(TO DO)
a. According to the UNICEF Yemen situation report, how many people over the age of one were vaccinated in the April 2019 cholera vaccination campaign?
b. Pick up the UNICEF Yemen situation report after its last sentence and continue it.

[PAGE TEXT Boundary: Start]

UNICEF Yemen Humanitarian Situation Report (April 2019) [EN/AR]
UNICEF in partnership with Ministry of Public Health and Population and WHO supported and launched a nine-day round of Oral Cholera Vaccination (OCV) campaign on 24 April. The campaign was rolled-out in three districts in the Amanat Al Asimah which were not previously targeted. A total of 1,088,818 people over the age of one were vaccinated during this campaign. This is a first dose of OCV which intends to offer immunity against cholera for approximately six months. A second OCV campaign will follow in these three districts within the next six months to boost the immunity up to three years.
Acute fuel and gas shortages throughout northern Yemen have led to long queues, with people reportedly waiting in line for days in some areas. Fuel prices on the black market have increased to YER 18,000 for 20 litres as opposed to the official price of YER 7,300. The shortage impacts on the cost of transport and threatens to increase the price of other commodities and services in country.

[PAGE TEXT Boundary: End]
[RECORDED DATA Boundary: Start]

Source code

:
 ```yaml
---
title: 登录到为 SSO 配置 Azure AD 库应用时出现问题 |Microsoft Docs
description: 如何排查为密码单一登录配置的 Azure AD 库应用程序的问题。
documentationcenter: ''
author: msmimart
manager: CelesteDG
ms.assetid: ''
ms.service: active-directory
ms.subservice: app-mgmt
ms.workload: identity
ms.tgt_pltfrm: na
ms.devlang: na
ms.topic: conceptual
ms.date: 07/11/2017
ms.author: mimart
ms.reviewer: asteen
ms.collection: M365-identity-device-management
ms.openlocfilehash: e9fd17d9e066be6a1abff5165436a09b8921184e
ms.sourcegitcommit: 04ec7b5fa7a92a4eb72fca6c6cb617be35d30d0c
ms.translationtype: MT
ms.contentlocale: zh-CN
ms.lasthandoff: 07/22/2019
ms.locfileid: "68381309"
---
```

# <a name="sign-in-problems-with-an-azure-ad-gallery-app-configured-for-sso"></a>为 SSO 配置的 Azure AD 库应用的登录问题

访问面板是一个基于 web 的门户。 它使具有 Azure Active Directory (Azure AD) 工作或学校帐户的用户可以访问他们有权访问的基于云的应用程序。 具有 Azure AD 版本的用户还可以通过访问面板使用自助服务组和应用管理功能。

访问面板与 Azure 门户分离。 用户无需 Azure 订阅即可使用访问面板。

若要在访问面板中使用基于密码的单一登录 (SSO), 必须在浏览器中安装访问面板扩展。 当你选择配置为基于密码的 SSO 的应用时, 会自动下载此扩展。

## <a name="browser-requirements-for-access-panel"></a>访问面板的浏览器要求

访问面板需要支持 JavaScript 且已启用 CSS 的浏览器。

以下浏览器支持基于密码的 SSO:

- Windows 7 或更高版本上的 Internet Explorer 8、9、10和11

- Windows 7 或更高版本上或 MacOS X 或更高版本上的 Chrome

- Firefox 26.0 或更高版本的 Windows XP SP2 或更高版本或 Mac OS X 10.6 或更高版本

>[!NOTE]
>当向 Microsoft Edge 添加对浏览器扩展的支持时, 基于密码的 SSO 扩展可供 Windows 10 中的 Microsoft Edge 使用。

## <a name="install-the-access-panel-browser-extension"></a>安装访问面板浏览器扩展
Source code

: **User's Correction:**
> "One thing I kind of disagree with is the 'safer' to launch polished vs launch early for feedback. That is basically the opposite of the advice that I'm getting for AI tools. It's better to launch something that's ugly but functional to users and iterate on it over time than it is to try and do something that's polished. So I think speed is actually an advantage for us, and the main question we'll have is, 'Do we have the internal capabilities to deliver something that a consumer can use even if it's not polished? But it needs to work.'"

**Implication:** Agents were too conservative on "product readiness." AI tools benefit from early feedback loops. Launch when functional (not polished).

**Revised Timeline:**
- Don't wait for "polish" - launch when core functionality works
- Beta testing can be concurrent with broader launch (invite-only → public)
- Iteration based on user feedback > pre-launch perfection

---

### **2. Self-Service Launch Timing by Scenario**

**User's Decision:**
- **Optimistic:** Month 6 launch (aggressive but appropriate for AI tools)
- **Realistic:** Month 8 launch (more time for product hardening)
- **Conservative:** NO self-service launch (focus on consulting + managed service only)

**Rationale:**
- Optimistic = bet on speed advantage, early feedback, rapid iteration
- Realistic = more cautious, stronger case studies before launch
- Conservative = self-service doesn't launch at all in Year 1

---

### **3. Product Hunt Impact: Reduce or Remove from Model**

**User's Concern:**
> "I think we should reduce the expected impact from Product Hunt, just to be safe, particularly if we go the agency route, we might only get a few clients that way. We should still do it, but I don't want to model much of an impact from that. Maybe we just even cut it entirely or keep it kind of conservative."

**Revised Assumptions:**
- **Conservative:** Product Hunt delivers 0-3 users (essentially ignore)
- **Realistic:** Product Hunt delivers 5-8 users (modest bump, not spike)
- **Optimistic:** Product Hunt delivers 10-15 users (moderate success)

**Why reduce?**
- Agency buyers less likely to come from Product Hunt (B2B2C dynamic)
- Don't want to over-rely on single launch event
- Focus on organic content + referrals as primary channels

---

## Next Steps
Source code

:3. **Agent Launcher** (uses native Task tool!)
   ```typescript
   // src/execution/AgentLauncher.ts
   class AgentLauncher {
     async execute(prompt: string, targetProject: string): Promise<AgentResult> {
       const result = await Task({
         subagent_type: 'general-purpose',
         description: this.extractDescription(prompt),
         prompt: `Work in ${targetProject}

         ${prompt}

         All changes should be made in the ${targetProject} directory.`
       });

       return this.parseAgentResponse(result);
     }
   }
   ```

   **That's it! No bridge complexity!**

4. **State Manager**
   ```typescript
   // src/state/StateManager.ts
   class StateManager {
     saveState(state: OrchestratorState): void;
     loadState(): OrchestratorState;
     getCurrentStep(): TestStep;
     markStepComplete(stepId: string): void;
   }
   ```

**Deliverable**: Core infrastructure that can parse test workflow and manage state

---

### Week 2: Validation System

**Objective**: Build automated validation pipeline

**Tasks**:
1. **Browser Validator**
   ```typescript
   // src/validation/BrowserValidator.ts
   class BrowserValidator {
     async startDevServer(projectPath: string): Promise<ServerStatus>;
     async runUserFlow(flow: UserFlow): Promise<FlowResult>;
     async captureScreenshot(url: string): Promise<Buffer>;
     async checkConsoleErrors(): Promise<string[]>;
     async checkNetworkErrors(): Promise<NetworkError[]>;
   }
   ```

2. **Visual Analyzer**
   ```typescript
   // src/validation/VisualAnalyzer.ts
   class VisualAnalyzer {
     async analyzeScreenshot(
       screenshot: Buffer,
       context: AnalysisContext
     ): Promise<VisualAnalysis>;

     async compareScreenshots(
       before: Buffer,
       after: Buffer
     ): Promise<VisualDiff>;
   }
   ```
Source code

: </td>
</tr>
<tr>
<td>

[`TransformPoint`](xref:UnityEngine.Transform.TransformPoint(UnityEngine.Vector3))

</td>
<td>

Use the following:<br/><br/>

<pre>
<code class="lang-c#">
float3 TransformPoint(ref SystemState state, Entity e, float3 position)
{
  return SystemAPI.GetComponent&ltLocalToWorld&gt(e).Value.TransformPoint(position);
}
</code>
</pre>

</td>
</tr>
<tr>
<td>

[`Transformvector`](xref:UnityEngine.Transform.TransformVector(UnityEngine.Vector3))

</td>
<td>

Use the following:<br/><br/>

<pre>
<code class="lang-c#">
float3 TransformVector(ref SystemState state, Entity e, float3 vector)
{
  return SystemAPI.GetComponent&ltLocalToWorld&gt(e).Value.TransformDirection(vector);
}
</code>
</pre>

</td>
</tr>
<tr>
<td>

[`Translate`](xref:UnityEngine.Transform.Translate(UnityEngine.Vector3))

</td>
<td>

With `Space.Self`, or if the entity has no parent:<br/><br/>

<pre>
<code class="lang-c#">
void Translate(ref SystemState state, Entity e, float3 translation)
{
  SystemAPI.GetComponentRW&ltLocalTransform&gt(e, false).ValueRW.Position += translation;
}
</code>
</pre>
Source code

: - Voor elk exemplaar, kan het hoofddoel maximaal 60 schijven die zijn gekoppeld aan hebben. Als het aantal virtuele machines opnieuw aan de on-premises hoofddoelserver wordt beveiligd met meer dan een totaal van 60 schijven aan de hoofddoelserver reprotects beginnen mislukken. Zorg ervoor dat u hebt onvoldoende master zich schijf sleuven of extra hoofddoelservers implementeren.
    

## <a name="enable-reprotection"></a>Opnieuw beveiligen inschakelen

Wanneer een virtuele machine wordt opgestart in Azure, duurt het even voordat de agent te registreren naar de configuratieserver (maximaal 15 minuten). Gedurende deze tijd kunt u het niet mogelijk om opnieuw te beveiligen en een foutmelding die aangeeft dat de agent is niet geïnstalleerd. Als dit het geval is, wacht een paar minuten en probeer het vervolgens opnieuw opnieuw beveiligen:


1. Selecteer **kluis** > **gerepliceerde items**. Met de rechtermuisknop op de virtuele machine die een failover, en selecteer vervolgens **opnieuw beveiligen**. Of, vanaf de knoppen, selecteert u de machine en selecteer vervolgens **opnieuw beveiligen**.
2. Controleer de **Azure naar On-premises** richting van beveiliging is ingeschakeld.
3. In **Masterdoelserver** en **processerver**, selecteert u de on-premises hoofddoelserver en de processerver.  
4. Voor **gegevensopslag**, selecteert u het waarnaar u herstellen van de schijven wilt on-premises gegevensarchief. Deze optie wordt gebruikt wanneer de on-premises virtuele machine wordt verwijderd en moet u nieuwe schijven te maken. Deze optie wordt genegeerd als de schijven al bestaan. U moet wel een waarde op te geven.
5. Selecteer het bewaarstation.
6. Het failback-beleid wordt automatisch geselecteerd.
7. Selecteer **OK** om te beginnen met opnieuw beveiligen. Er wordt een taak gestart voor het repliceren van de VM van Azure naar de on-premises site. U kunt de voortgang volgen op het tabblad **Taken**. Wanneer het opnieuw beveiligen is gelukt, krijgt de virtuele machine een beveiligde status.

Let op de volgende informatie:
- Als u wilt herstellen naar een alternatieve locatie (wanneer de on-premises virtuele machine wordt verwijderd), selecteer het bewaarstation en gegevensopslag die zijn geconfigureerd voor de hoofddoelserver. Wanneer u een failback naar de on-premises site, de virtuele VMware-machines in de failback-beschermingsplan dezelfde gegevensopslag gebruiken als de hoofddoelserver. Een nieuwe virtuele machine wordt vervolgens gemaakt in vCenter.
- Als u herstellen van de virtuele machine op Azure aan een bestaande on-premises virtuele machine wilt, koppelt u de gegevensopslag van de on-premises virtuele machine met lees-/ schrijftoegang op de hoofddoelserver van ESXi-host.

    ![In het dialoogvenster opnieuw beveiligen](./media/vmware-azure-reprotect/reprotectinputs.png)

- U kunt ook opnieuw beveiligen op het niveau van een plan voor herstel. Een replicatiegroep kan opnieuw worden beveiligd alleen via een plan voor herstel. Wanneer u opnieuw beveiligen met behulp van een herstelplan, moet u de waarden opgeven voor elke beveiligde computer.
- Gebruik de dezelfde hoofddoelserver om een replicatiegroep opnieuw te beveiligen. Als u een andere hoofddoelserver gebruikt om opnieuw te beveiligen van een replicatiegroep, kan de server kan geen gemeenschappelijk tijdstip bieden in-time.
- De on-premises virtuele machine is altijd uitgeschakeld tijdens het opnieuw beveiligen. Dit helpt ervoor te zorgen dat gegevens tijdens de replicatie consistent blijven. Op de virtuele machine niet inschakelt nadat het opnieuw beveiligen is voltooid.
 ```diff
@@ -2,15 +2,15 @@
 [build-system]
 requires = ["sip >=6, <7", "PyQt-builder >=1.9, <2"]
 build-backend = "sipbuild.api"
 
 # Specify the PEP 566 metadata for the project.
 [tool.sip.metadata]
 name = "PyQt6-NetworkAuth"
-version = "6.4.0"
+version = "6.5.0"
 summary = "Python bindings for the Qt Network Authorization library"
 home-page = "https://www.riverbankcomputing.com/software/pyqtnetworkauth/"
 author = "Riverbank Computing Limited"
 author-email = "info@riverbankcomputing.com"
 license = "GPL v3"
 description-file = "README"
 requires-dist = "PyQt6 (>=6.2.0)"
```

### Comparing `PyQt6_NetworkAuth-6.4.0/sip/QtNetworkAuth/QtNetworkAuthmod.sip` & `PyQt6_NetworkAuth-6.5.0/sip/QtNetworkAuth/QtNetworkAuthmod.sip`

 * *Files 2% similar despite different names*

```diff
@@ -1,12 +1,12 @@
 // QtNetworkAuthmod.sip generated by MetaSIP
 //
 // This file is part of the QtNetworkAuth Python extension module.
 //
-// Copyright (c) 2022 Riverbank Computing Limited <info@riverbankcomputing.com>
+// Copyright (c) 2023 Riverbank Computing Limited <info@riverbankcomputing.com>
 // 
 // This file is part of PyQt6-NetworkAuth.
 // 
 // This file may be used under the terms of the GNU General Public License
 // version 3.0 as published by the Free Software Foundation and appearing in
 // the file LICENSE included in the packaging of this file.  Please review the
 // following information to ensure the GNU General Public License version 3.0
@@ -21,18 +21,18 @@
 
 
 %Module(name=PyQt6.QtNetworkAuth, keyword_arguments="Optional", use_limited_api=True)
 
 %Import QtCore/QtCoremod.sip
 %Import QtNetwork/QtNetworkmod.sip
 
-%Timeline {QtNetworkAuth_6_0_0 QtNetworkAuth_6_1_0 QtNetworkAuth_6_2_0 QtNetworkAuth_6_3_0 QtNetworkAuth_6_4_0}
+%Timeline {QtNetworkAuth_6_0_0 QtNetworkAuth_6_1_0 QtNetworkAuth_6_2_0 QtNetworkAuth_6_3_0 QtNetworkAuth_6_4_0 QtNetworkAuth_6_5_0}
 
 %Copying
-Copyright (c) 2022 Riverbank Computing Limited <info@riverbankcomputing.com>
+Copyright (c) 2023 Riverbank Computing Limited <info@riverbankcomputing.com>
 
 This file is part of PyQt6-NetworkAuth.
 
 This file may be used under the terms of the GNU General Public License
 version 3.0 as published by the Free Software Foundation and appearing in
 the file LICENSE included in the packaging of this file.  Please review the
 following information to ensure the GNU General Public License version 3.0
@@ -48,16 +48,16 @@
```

[RECORDED DATA Boundary: End]

(RESULTS)
a. 1,088,818 people

b.
The escalation in violence continues in Hajjah and has triggered mass population movements since February of this year. An estimated 68,000 families have been displaced. Humanitarian actors conducted a multi-cluster mission to Hajjah early April and have commenced Rapid Response assistance. (OCHA Humanitarian Update 22 March – 17 April 2019)
12.3 million # of children in need of humanitarian assistance (estimated)
24.1 million # of people in need (OCHA, 2019 Yemen Humanitarian Needs Overview
1.71 million # of children internally displaced (IDPs)
4.7 million # of children in need of educational assistance
360,000 # of children under 5 suffering Severe Acute Malnutrition (SAM)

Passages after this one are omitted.